De leden van de Groep Van Haga vragen waarom de Staat als aandeelhouder niet afziet
van de haventariefverhoging en al dan niet daarmee direct of indirect besluit om het
personeel te compenseren of te ontzien van de afgedwongen salarisverlaging.
De leden van de Groep Van Haga vragen waarom Lufthansa zijn coronasteun van 3,8 miljard
euro al heeft kunnen terugbetalen en KLM dat niet heeft kunnen doen onder gelijke
marktomstandigheden.
6. NS/Abellio
De leden van de D66-fractie begrijpen de strategische keuze van staatsdeelneming Nederlandse
Spoorwegen (NS) om zich te richten op de Nederlandse markt. Daarom steunen deze leden
de afbouw van de activiteiten in andere landen. Deze leden vragen de Minister of andere
staatsdeelnemingen internationale activiteiten hebben die in het belang van de Nederlandse
belastingbetaler beter kunnen worden afgebouwd. Zo ja, hoe maakt de Minister hier
als aandeelhouder actief werk van?
De leden van de D66-fractie lezen dat Schiphol investeert in de luchthavens van Brisbane,
Parijs en Hobart en dat het Havenbedrijf Rotterdam een dochtervennootschap heeft voor
een havenontwikkeling in Indonesië. Kan de Minister toelichten hoe zich dat verhoudt
tot de lessen die NS heeft geleerd rond haar internationale activiteiten?
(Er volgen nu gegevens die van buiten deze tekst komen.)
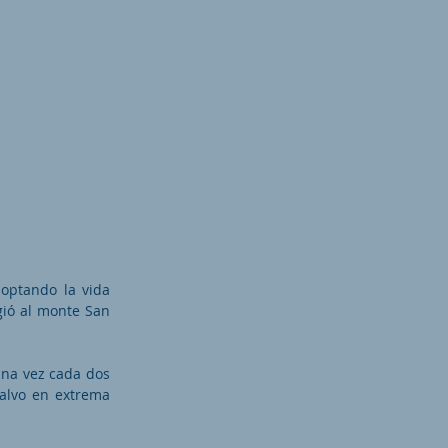
doptando la vida
igió al monte San
 una vez cada dos
salvo en extrema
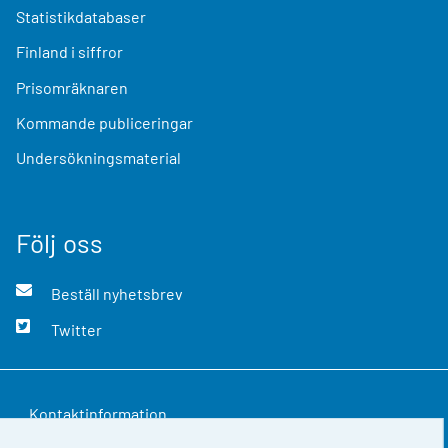
Statistikdatabaser
Finland i siffror
Prisomräknaren
Kommande publiceringar
Undersökningsmaterial
Följ oss
Beställ nyhetsbrev
Twitter
Kontaktinformation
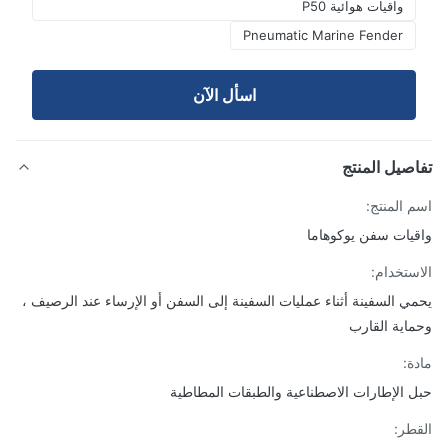
واقيات هوائية P50
Pneumatic Marine Fender
اسأل الآن
صيل المنتج
 المنتج:
يات سفن يوكوهاما
ستخدام:
ي السفينة أثناء عمليات السفينة إلى السفن أو الإرساء عند الرصيف ،
اية القارب
ة:
 الإطارات الاصطناعية والطبقات المطاطية
طر:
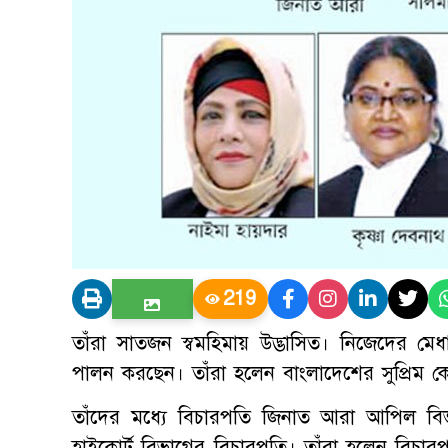
219
তাঁরা সাতজন স্বমহিমায় উদ্ভাসিত। নিজেদের মেধা,
পালন করছেন। তাঁরা হলেন বাংলাদেশের সুপ্রিম কো
তাঁদের মধ্যে বিচারপতি জিনাত আরা আপিল বি
হাইকোর্ট বিভাগের বিচারপতি। তাঁরা হলেন বিচার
De leden van de PVV-fractie willen voorts weten hoeveel het gegeven dat Abellio Duitsland
in financieel zwaar weer zit de Nederlandse belastingbetaler gaat kosten (inclusief
het misgelopen dividend). Gaat de Duitse overheid ook meebetalen aan de herstructurering?
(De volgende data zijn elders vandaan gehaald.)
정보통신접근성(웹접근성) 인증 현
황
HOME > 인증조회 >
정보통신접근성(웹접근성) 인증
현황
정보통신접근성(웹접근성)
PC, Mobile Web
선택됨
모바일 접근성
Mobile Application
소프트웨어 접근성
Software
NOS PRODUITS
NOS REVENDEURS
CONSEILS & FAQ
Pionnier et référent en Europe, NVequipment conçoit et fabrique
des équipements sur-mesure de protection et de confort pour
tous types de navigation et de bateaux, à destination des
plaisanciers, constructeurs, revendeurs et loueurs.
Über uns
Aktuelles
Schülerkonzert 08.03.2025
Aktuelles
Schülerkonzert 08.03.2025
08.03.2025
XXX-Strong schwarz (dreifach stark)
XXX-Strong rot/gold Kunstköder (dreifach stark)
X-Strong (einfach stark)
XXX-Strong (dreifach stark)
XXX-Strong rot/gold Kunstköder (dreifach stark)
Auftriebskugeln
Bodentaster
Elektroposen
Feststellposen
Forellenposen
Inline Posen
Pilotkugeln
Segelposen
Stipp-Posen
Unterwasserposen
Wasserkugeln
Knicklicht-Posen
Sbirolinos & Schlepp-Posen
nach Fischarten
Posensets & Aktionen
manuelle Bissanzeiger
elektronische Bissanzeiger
Ook willen de leden van de PVV-fractie weten waarom de Minister niet eerder heeft
ingegrepen.
Tevens willen de leden van de PVV-fractie weten of het klopt dat VRR en VRS van plan
zijn om in december alle regionale treinen die voorheen werden geëxploiteerd door
Abellio Duitsland aan concurrenten toe te kennen. De leden van de PVV-fractie willen
weten hoeveel dit gaat kosten.
Daarnaast willen de leden van de PVV-fractie weten hoe de exitstrategie van NS uit
haar buitenlandse activiteiten eruit al zien.
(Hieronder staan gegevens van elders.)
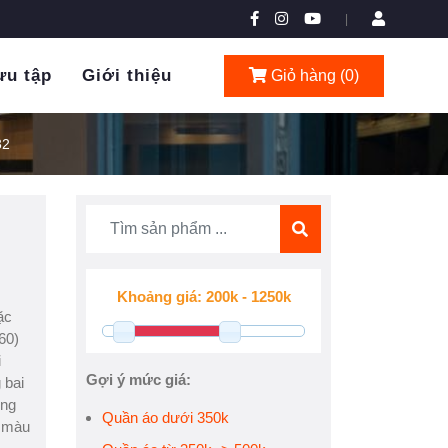
|
ưu tập
Giới thiệu
Giỏ hàng (
0
)
32
ặc
60)
i
Gợi ý mức giá:
 bai
ong
Quần áo dưới 350k
i màu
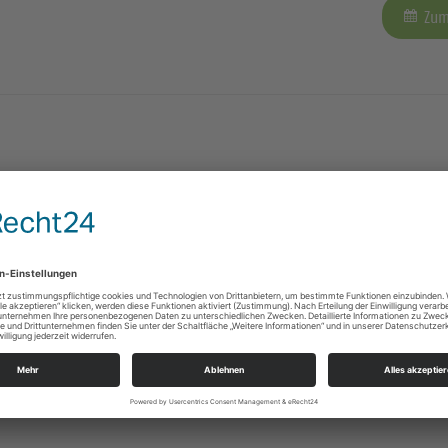
Zum
nig
Zum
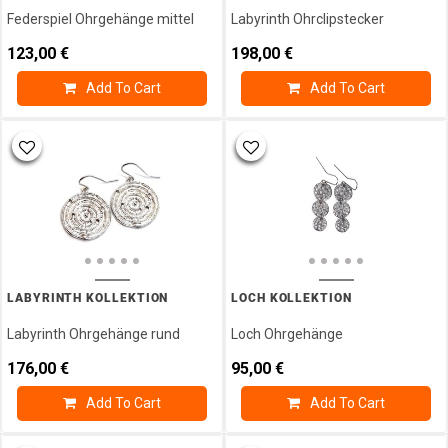
Ohrschmuck
Federspiel Ohrgehänge mittel
Labyrinth Ohrclipstecker
Silber
123,00
€
198,00
€
Ohrstecker
Ring
Add To Cart
Add To Cart
Ringmaßband
Schutzengel
Sonne
Mond
U.
Sterne
Steinarmbänder
Valentinstag
Warengutschein
LABYRINTH KOLLEKTION
LOCH KOLLEKTION
Labyrinth Ohrgehänge rund
Loch Ohrgehänge
176,00
€
95,00
€
Add To Cart
Add To Cart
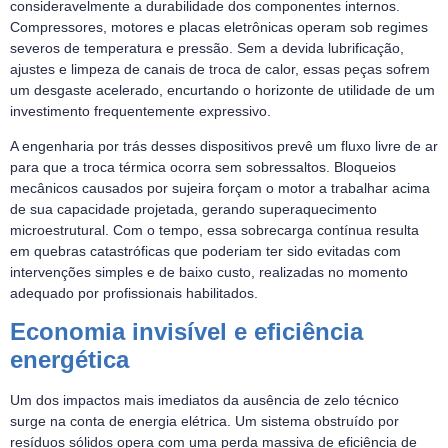
consideravelmente a durabilidade dos componentes internos.
Compressores, motores e placas eletrônicas operam sob regimes
severos de temperatura e pressão. Sem a devida lubrificação,
ajustes e limpeza de canais de troca de calor, essas peças sofrem
um desgaste acelerado, encurtando o horizonte de utilidade de um
investimento frequentemente expressivo.
A engenharia por trás desses dispositivos prevê um fluxo livre de ar
para que a troca térmica ocorra sem sobressaltos. Bloqueios
mecânicos causados por sujeira forçam o motor a trabalhar acima
de sua capacidade projetada, gerando superaquecimento
microestrutural. Com o tempo, essa sobrecarga contínua resulta
em quebras catastróficas que poderiam ter sido evitadas com
intervenções simples e de baixo custo, realizadas no momento
adequado por profissionais habilitados.
Economia invisível e eficiência
energética
Um dos impactos mais imediatos da ausência de zelo técnico
surge na conta de energia elétrica. Um sistema obstruído por
resíduos sólidos opera com uma perda massiva de eficiência de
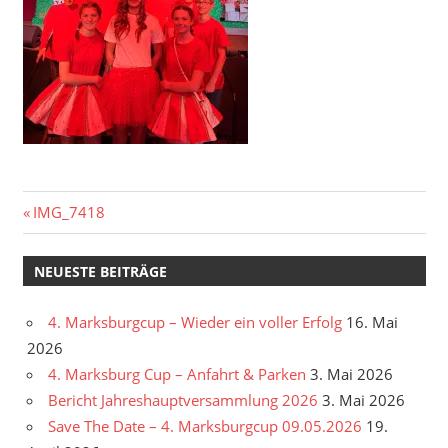
Beitragsnavigation
Vorheriger
IMG_7418
Beitrag:
NEUESTE BEITRÄGE
4. Marksburgcup – Wieder ein voller Erfolg
16. Mai
2026
4. Marksburg Cup – Anfahrt & Parken
3. Mai 2026
Bericht Jahreshauptversammlung 2026
3. Mai 2026
Save The Date – 4. Marksburgcup 09.05.2026
19.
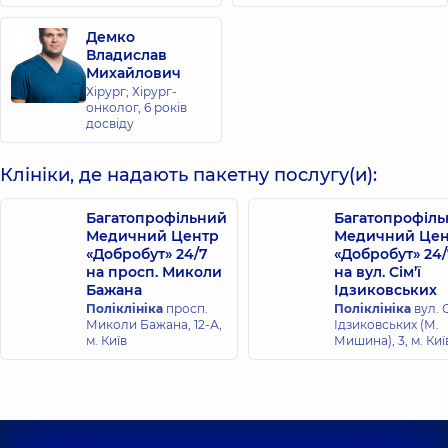
Демко
Владислав
Михайлович
Хірург; Хірург-
онколог,
6 років
досвіду
Клініки, де надають пакетну послугу(и):
Багатопрофільний
Багатопрофіл
Медичний Центр
Медичний Цен
«Добробут» 24/7
«Добробут» 24/
на просп. Миколи
на вул. Сім’ї
Бажана
Ідзиковських
Поліклініка
просп.
Поліклініка
вул. С
Миколи Бажана, 12-А,
Ідзиковських (М.
м. Київ
Мишина), 3, м. Киї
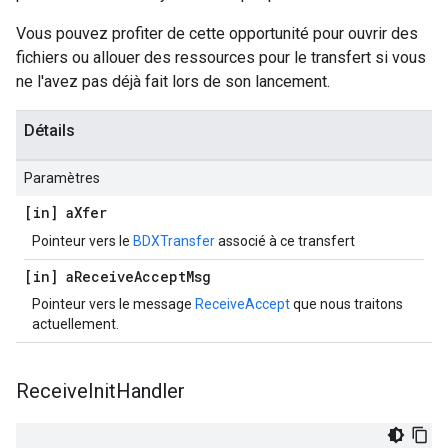
Vous pouvez profiter de cette opportunité pour ouvrir des
fichiers ou allouer des ressources pour le transfert si vous
ne l'avez pas déjà fait lors de son lancement.
Détails
Paramètres
[in] a
Xfer
Pointeur vers le
BDXTransfer
associé à ce transfert
[in] a
Receive
Accept
Msg
Pointeur vers le message
ReceiveAccept
que nous traitons
actuellement.
Receive
Init
Handler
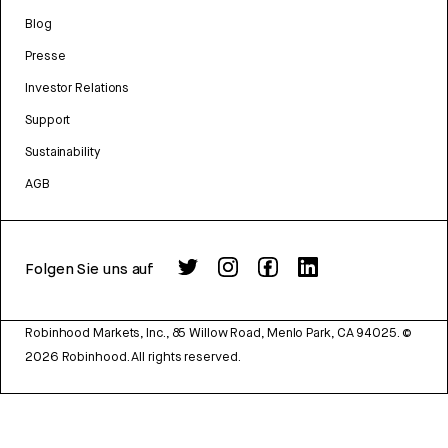
Blog
Presse
Investor Relations
Support
Sustainability
AGB
Folgen Sie uns auf
Robinhood Markets, Inc., 85 Willow Road, Menlo Park, CA 94025.
©
2026
Robinhood. All rights reserved.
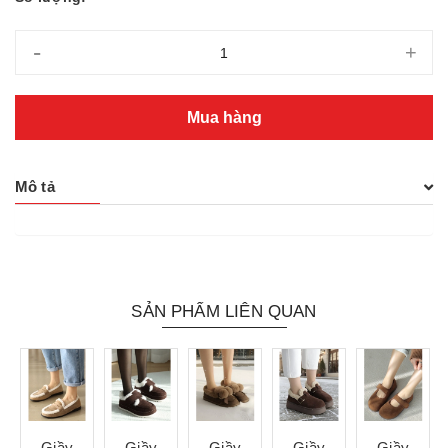
-
+
Mua hàng
Mô tả
SẢN PHẨM LIÊN QUAN
Giầy
Giầy
Giầy
Giầy
Giầy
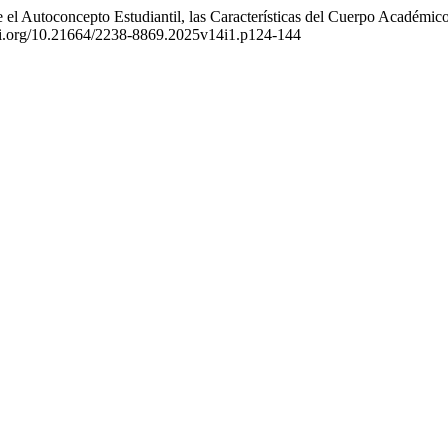
e el Autoconcepto Estudiantil, las Características del Cuerpo Académic
doi.org/10.21664/2238-8869.2025v14i1.p124-144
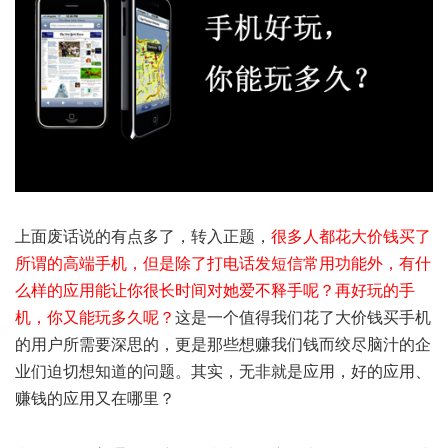
上面废话说的有点多了，转入正题，
很多人都花大价钱买了
所谓的高端手机，但是除了打电话发短信常用功能外，有什
么样的应用能让你很长时间对她爱不释手呢？再好玩的手
机，你又能玩多久呢？
这是一个值得我们花了大价钱买手机
的用户所需要深思的，更是那些想赚我们钱而绞尽脑汁的企
业们迫切想知道的问题。其实，无非就是应用，好的应用、
赚钱的应用又在哪里？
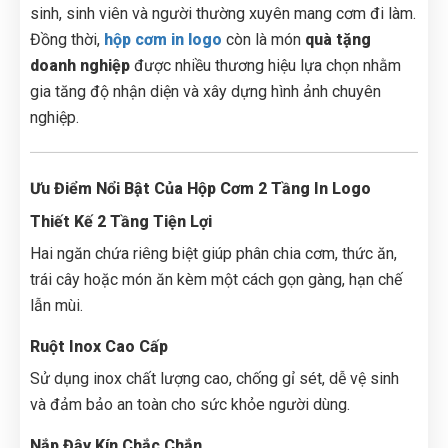
sinh, sinh viên và người thường xuyên mang cơm đi làm.
Đồng thời,
hộp cơm in logo
còn là món
quà tặng
doanh nghiệp
được nhiều thương hiệu lựa chọn nhằm
gia tăng độ nhận diện và xây dựng hình ảnh chuyên
nghiệp.
Ưu Điểm Nổi Bật Của Hộp Cơm 2 Tầng In Logo
Thiết Kế 2 Tầng Tiện Lợi
Hai ngăn chứa riêng biệt giúp phân chia cơm, thức ăn,
trái cây hoặc món ăn kèm một cách gọn gàng, hạn chế
lẫn mùi.
Ruột Inox Cao Cấp
Sử dụng inox chất lượng cao, chống gỉ sét, dễ vệ sinh
và đảm bảo an toàn cho sức khỏe người dùng.
Nắp Đậy Kín Chắc Chắn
De leden van de SP-fractie vragen de Minister naar de ontwikkelingen sinds zijn brief
uit juli jl. aangaande Abellio Duitsland. Kan de Minister kort weergeven hoe groot
de verliezen zijn?
De leden van de PvdA-fractie maken zich grote zorgen over de situatie van NS-dochter
Abellio, en dan vooral in Duitsland. Deze leden hebben altijd gewaarschuwd voor buitenlandse
avonturen van NS. Het is de vraag of het principe van «learn, earn and prepare» überhaupt
toegepast moet worden door staatsdeelnemingen, daar kapitaal van Nederlandse staat
geriskeerd wordt. Bij NS komt daar nog het belang van de Nederlandse reiziger bij.
De leden van de PvdA-fractie vragen op welke wijze de Nederlandse reiziger beter is
geworden van de investering in Duits Abellio: zijn er daadwerkelijk grensoverschrijdende
verbindingen en aansluitingen beter geworden? Zo ja, waar? In hoeverre sluiten de
Duitse verbindingen aan op het Nederlandse NS-netwerk, of moet er alsnog samengewerkt
worden met andere aanbieders? Kan de Minister ingaan op de actuele problemen bij Abellio
Duitsland, en de onderhandelingen met Duitse instanties over de concessie? In hoeverre
heeft Abellio zich als prijsvechter opgesteld, ten kostte van personeel en reizigers,
met Nederlands kapitaal als achtervang? Kan het kabinet voorts een update geven over
de stand van zaken van Abellio in het Verenigd Koninkrijk? Onderschrijft het kabinet
dat indien geld wordt verdiend op een investering, de investeerder doorgaans ook aan
de lat staat als er geld wordt verloren?
De leden van de ChristenUnie-fractie vragen op welke manier en in hoeverre de verminderde
solvabiliteit en het verminderde normrendement op de meerjarige investeringsplannen
van de staatsdeelneming NS drukt. Zijn daar knelpunten te verwachten?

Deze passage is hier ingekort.